#### What is being asked:
Each line of the listing, apart from the pictures, is to be printed exactly.

#### Provided records:
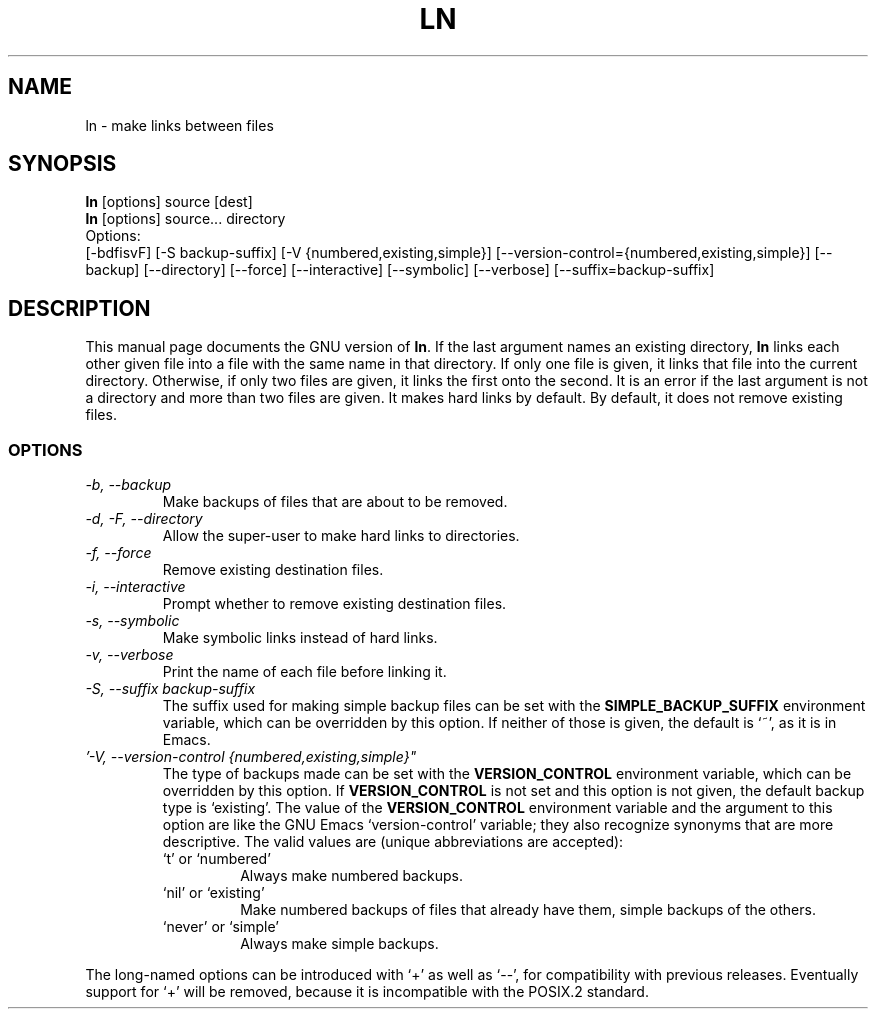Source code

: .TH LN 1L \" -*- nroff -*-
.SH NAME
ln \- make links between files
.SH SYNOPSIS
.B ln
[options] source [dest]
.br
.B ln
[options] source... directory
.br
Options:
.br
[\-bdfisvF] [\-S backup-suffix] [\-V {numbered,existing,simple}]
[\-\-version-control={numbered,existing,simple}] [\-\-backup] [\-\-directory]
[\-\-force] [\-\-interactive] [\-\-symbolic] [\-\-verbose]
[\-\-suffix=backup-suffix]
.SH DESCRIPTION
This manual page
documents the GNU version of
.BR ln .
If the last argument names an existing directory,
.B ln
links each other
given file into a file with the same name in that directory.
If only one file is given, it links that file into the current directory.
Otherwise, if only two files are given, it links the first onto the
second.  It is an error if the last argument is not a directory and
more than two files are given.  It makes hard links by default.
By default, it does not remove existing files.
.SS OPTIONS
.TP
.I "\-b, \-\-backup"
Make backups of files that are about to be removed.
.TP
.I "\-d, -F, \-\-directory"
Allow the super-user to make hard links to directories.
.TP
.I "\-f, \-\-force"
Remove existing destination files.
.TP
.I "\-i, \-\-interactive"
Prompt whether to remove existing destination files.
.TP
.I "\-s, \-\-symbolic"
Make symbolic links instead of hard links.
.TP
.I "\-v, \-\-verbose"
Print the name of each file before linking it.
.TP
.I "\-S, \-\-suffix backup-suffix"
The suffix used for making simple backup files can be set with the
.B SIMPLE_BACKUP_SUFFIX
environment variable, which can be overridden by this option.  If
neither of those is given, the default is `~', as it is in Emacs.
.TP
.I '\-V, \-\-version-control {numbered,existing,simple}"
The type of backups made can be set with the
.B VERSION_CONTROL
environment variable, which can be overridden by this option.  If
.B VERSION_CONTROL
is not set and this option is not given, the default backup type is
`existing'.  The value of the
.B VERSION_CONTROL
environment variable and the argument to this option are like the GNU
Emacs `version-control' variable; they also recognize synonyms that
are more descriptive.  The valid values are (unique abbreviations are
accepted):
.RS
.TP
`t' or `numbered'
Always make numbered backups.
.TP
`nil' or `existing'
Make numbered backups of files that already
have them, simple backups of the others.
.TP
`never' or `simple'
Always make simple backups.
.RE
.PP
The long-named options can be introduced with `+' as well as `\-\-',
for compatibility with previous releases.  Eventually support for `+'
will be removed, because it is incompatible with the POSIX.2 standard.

#### Result of this exercise:
Source code

: .TH LN 1L \" -*- nroff -*-
.SH NAME
ln \- make links between files
.SH SYNOPSIS
.B ln
[options] source [dest]
.br
.B ln
[options] source... directory
.br
Options:
.br
[\-bdfisvF] [\-S backup-suffix] [\-V {numbered,existing,simple}]
[\-\-version-control={numbered,existing,simple}] [\-\-backup] [\-\-directory]
[\-\-force] [\-\-interactive] [\-\-symbolic] [\-\-verbose]
[\-\-suffix=backup-suffix]
.SH DESCRIPTION
This manual page
documents the GNU version of
.BR ln .
If the last argument names an existing directory,
.B ln
links each other
given file into a file with the same name in that directory.
If only one file is given, it links that file into the current directory.
Otherwise, if only two files are given, it links the first onto the
second.  It is an error if the last argument is not a directory and
more than two files are given.  It makes hard links by default.
By default, it does not remove existing files.
.SS OPTIONS
.TP
.I "\-b, \-\-backup"
Make backups of files that are about to be removed.
.TP
.I "\-d, -F, \-\-directory"
Allow the super-user to make hard links to directories.
.TP
.I "\-f, \-\-force"
Remove existing destination files.
.TP
.I "\-i, \-\-interactive"
Prompt whether to remove existing destination files.
.TP
.I "\-s, \-\-symbolic"
Make symbolic links instead of hard links.
.TP
.I "\-v, \-\-verbose"
Print the name of each file before linking it.
.TP
.I "\-S, \-\-suffix backup-suffix"
The suffix used for making simple backup files can be set with the
.B SIMPLE_BACKUP_SUFFIX
environment variable, which can be overridden by this option.  If
neither of those is given, the default is `~', as it is in Emacs.
.TP
.I '\-V, \-\-version-control {numbered,existing,simple}"
The type of backups made can be set with the
.B VERSION_CONTROL
environment variable, which can be overridden by this option.  If
.B VERSION_CONTROL
is not set and this option is not given, the default backup type is
`existing'.  The value of the
.B VERSION_CONTROL
environment variable and the argument to this option are like the GNU
Emacs `version-control' variable; they also recognize synonyms that
are more descriptive.  The valid values are (unique abbreviations are
accepted):
.RS
.TP
`t' or `numbered'
Always make numbered backups.
.TP
`nil' or `existing'
Make numbered backups of files that already
have them, simple backups of the others.
.TP
`never' or `simple'
Always make simple backups.
.RE
.PP
The long-named options can be introduced with `+' as well as `\-\-',
for compatibility with previous releases.  Eventually support for `+'
will be removed, because it is incompatible with the POSIX.2 standard.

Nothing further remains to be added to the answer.